→ What is needed: Which lines run from the one containing "ClickZ: Brevo has just" to the last line of the entries? Return them exactly, with nothing more.

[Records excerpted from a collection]
=======

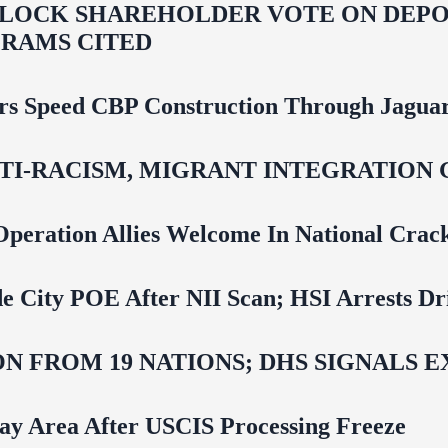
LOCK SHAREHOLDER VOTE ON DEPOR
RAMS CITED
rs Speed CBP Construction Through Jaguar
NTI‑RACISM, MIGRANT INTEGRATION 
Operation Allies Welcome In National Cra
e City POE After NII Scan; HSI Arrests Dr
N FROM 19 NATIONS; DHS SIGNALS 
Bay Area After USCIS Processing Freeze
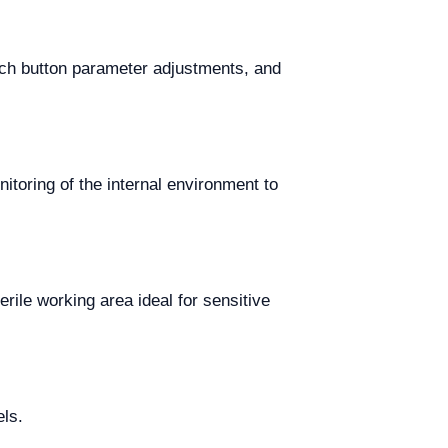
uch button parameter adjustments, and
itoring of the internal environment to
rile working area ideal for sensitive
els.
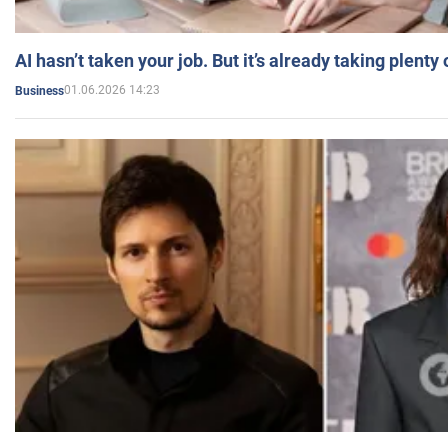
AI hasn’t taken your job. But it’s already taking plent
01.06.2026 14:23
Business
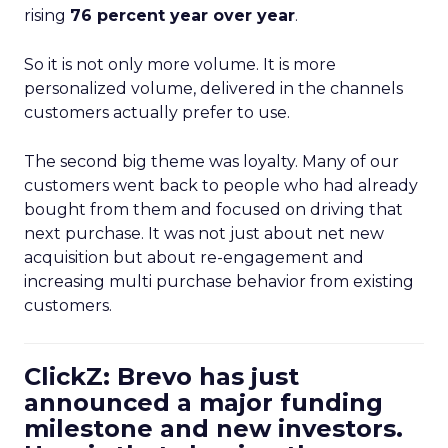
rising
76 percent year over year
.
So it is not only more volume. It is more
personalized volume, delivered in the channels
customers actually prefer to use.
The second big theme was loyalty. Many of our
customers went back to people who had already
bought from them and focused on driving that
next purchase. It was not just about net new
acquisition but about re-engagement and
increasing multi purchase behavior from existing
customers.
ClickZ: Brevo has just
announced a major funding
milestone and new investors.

=======

→ Answer to this exercise:
ClickZ: Brevo has just
announced a major funding
milestone and new investors.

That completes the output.